Right now, I use a perl script to convert a minimally marked up document into (Xe)LaTeX. Eventually, I'd like to convert my process over to ConTeXt-mkiv, but devanagari support is a hard requirement.

UPDATE:
phg's comment has me hopeful that I'm just doing something wrong.
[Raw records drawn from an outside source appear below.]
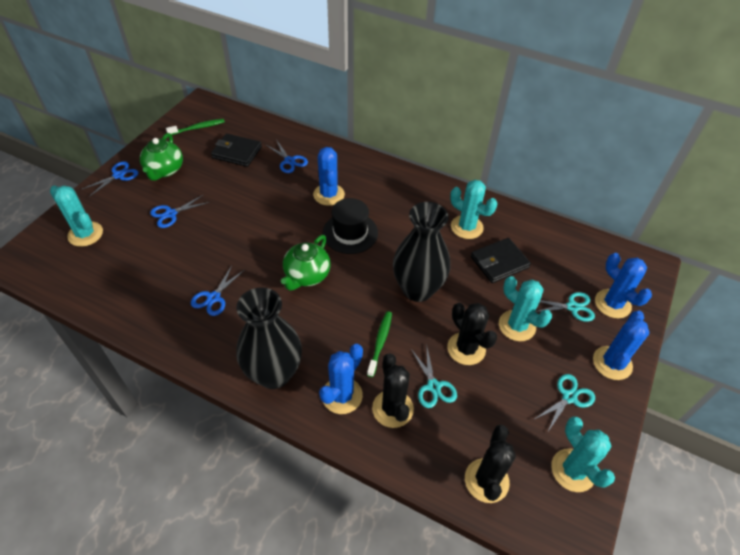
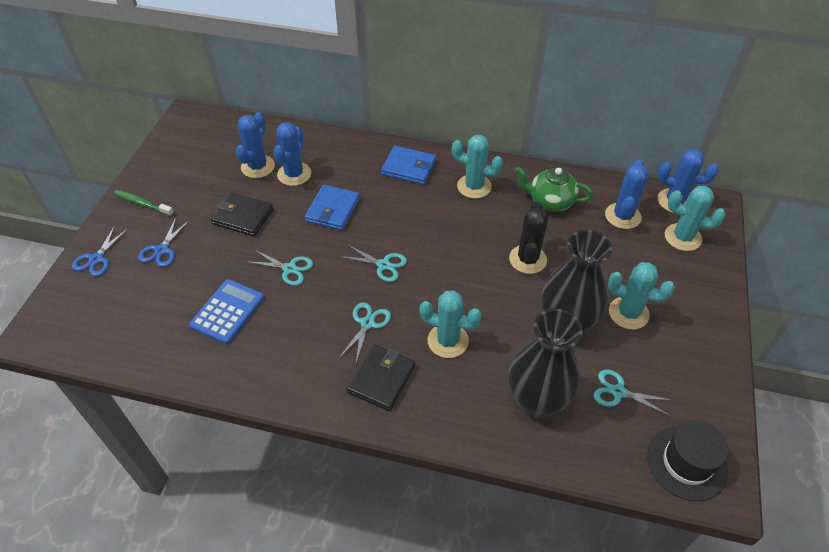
black cactus: 3 -> 1
blue calculator: 0 -> 1
blue scissors: 4 -> 2
blue wallet: 0 -> 2
green teapot: 2 -> 1
green toothbrush: 2 -> 1
turquoise scissors: 3 -> 4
I'm still trying to wrap my head around typescripts, in particular.

The following example:

\definefontfeature[dev][devanagari-two][script=dev2]
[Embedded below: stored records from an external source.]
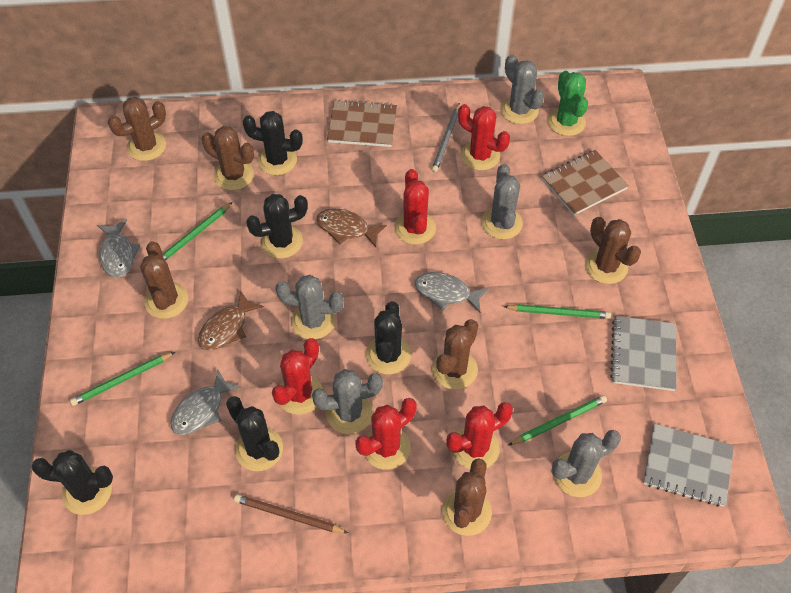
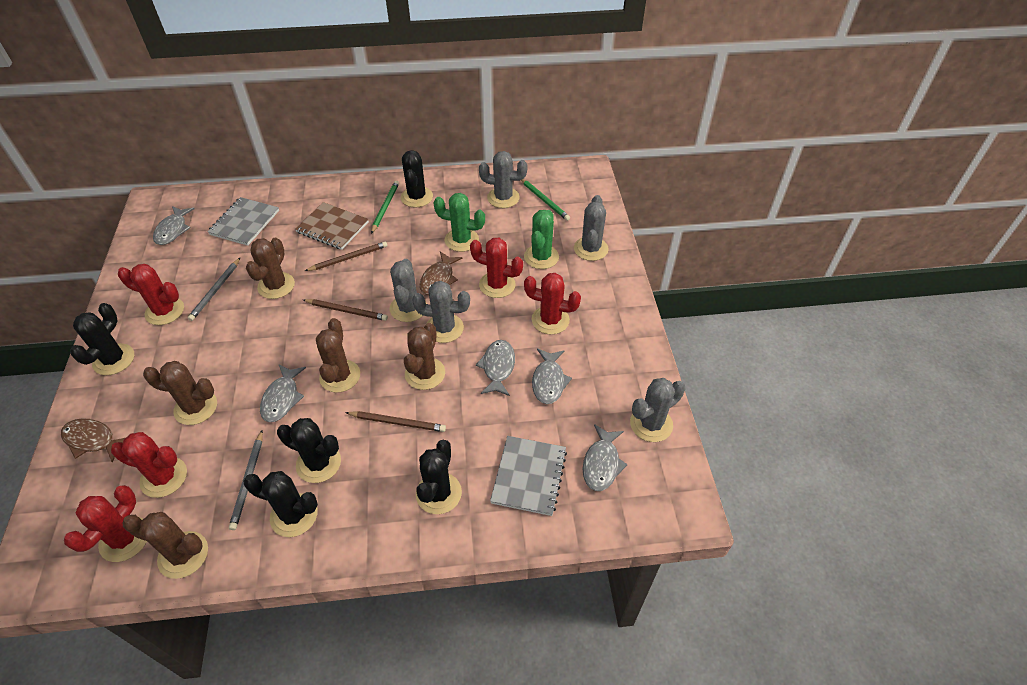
brown cactus: 6 -> 5
brown notebook: 2 -> 1
brown pencil: 1 -> 3
green cactus: 1 -> 2
green pencil: 4 -> 2
grey fish: 3 -> 5
grey pencil: 1 -> 2

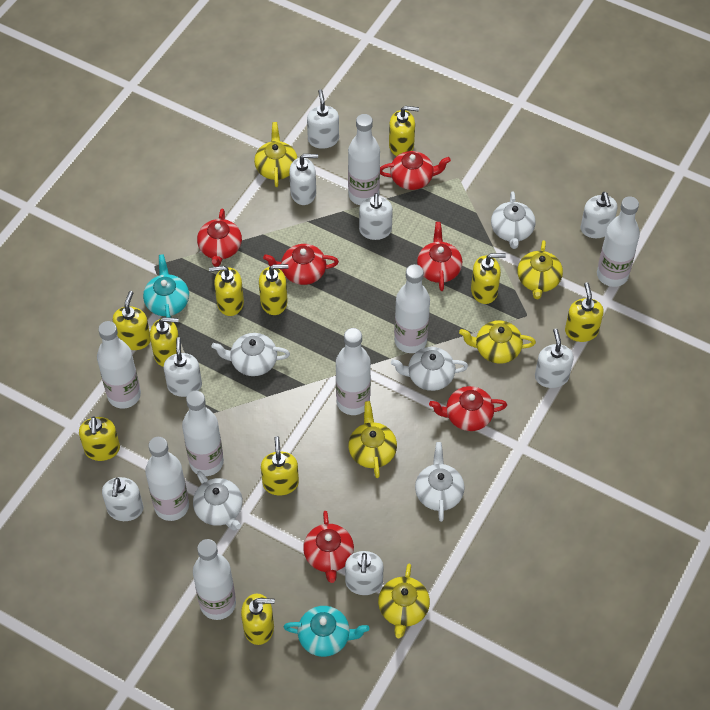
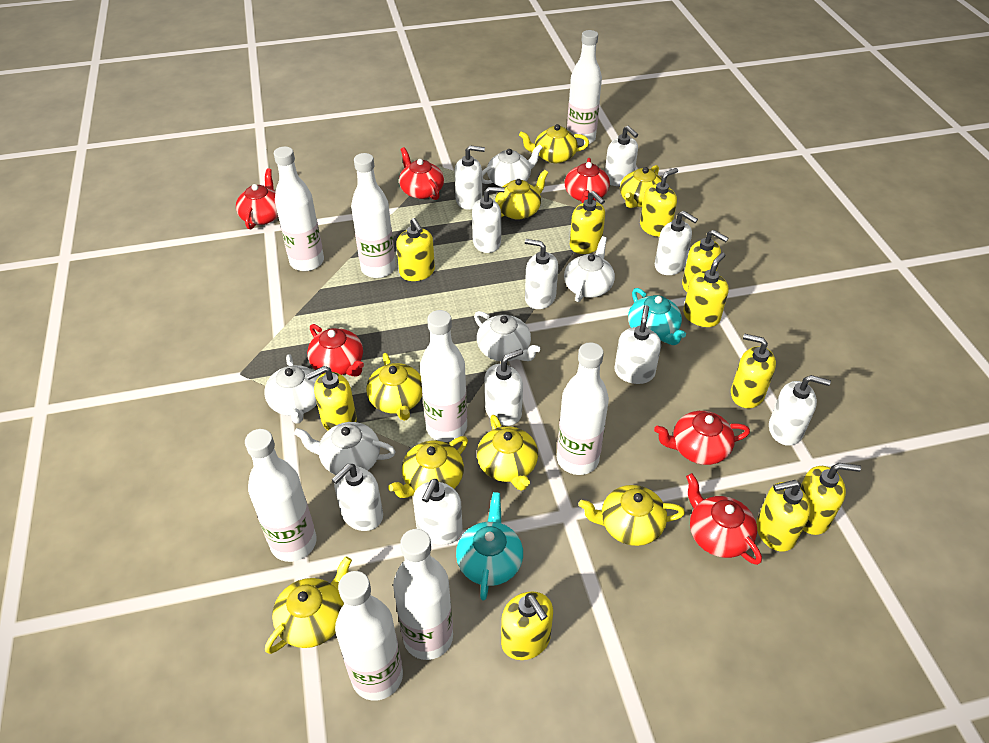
white soap dispenser: 8 -> 10
yellow teapot: 5 -> 8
\starttypescript [serif] [devanagarimt]
 \definefontsynonym [DevanagariMT-Light]       [name:DevanagariMT]        [features=dev]
\stoptypescript

\starttypescript [serif] [devanagarimt]
 \usetypescript[serif][fallback]
 \definefontsynonym [Serif]                    [DevanagariMT-Light]       [features=dev]
\stoptypescript

\starttypescript [DevanagariMT]
  \definetypeface [DevanagariMT] [rm] [serif] [devanagarimt] [default] 
\stoptypescript

\usetypescript[DevanagariMT]
\setupbodyfont[DevanagariMT,11pt]


\starttext
श्रेयो हि ज्ञानमभ्यासाज्ज्ञानाद्ध्यानं विशिष्यते ।

ध्यानात्कर्मफलत्यागस्त्यागाच्छन्तिरनन्तरम् ॥
\stoptext

Produces this:
Broken sample (from LuaTeX)

But it should produce this (from XeTeX):
Working sample (from XeTeX)

I suspect that some devanagari-specific processing is happening here, because some things do indeed work:

the second word: ह + ि produces हि (like it should), but
the first glyph of the first word: श + ् + र + े should produce श्रे but doesn't.
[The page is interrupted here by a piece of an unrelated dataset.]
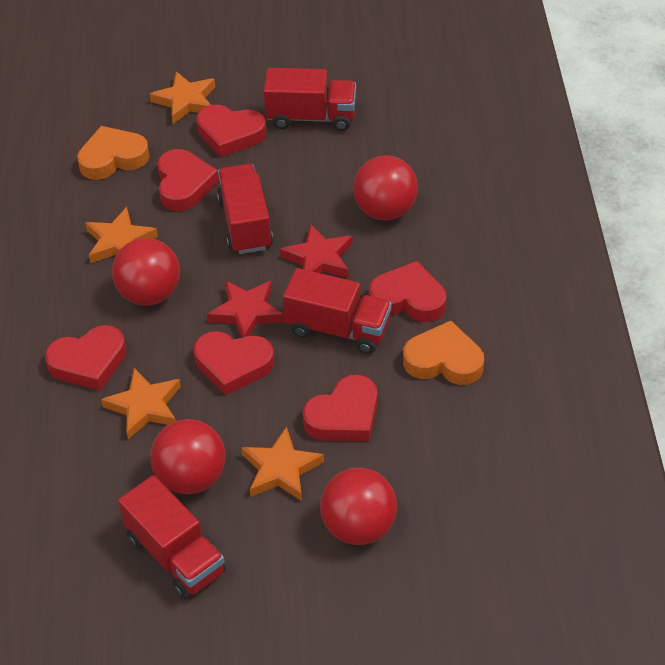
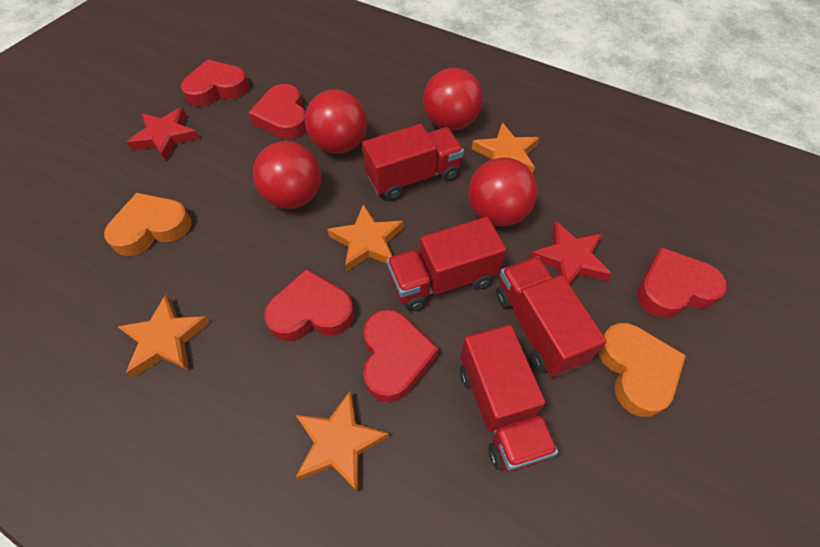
red heart: 6 -> 5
This might just be an incomplete implementation as yet, but I hope there's a mistake in my code. Is there anything obviously wrong here? I've tried a few different fonts with similar results.

  • 6
    The Context implementation actually progressed a good deal this year. It might be worth checking out. Also I’d encourage you and everybody who is interested in improving typesetting of Indic scripts to test the current implementation and report problems on the Context mailing list. – Philipp Gesang Sep 8 '13 at 15:08
  • @phg That's wonderful to hear. After reading your links I've tried a few more things, but I'm still not able to get it to work. I've posted a simple example in hopes that someone can spot something wrong with my setup. – MalFet Sep 8 '13 at 17:17
  • 1
    I don’t have access to Devanagari MT. Here is a test file that renders your test string with Chandas and Uttara fonts. With Context as of two days ago the result looks like this: i.imgur.com/hIIrE8v.png -- in my untrained eyes it looks pretty similar to the Xetex output. – Philipp Gesang Sep 8 '13 at 22:04
  • This is great. I really appreciate your help. DevaOne is almost there. The key seems to be using devanagari-one as the open type feature set, and from there most of my fonts work. Two glyphs are still wrong, but I suspect that's a problem with the implementation. (They're very "human" errors, likely misinterpretations of the specification rather than a code problem per se.) If you want to post this as an answer, I'll gladly accept it. In the meantime, I'll run some more elaborate tests and then send my findings over to the ConTeXt mailing list. – MalFet Sep 9 '13 at 1:12
7

Just to update, devanagari now works beautifully in recent betas. There was a bug in how the opentype features were handled, but it has been squashed.

To use devanagari, simply define a font with the devanagari-one feature set:

\definefont [Deva][file:chandas.ttf*devanagari-one]
\starttext
    \Deva श्रेयो हि ज्ञानमभ्यासाज्ज्ञानाद्ध्यानं विशिष्यते । \crlf ध्यानात्कर्मफलत्यागस्त्यागाच्छन्तिरनन्तरम् ॥
\stoptext

Or, to avoid font switching, it's possible to define a devanagari-capable fallback font for the appropriate unicode range:

\definefontfallback
    [deva_fallback][file:chandas.ttf*devanagari-one]
    [0x0900:0x097F][force=yes]
\definefontsynonym[Baskerville]
    [file:Baskerville120Pro-Regular][fallbacks=deva_fallback]
\definefont[GeneralPurposeFont][Baskerville]
\starttext
    \GeneralPurposeFont Switch scripts श्रेयो हि ज्ञानमभ्यासाज्ज्ञानाद्ध्यानं विशिष्यते with total impunity.
\stoptext
1

For those without proper support for CTL (either in the Tex distro or OS), you can still use the devanagari package by Velthuis. But you'll have to convert all UTF-8/Unicode encoded Devanagari to velthuis transliteration.